They emphasize eating meats that are grass fed, don’t calorie count and emphasize a high intake of vegetables while limiting grain intake.
The Wild Diet is more liberalized for grain intake; whole grains can be eaten occasionally. Full fat dairy is also incorporated into the Wild Diet but not on a paleo diet.
Cutting out processed foods can be a healthy change in the diet. Processed foods can often be high in added sugar, sodium and void of vitamins, minerals and fiber.
Switching in more vegetables and fruits in place of processed foods like the Wild Diet suggests can be a healthy shift.
Limiting simple carbohydrate intake can help regulate blood sugar and insulin levels which can help with weight loss.
The Wild Diet suggests eating half your plate filled with vegetables which is the same recommendation from MyPlate.
Eating a diet high in a variety of vegetables can offer many health benefits because vegetables are a good source of fiber, antioxidants, vitamins and minerals.
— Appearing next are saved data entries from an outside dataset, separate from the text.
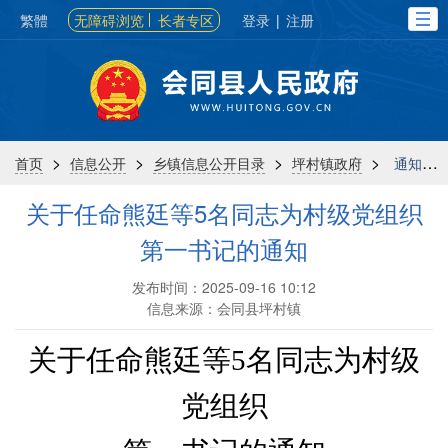
繁體
无障碍浏览
长者专区
登录
|
注册
>
>
>
>
首页
信息公开
乡镇信息公开目录
坪村镇政府
通知公告
关于任命熊廷等5名同志为村级党组织
第一书记的通知
发布时间：2025-09-16 10:12
信息来源：会同县坪村镇
关于
任命熊廷等
5
名同志为村级
党组织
The Wild Diet recommends eating when you are hungry and stopping when you are full (not stuffed). This can be a healthy way to approach eating.
Whatever diet style you follow, stopping when you are full is recommended. Eating when you are hungry, instead of based on how many calories you are trying to follow, can help guide your eating based on your body’s needs.
The Wild Diet recommends eating a lot of vegetables, but it also advocates eating as much meat and butter as you want.
While recent research has suggested the association between saturated fat and heart health is not as negative as once believed, replacing saturated fats with unsaturated fats still shows to be beneficial for heart health.
Therefore, mainly choosing fat sources that are higher in mono and polyunsaturated fats is recommended.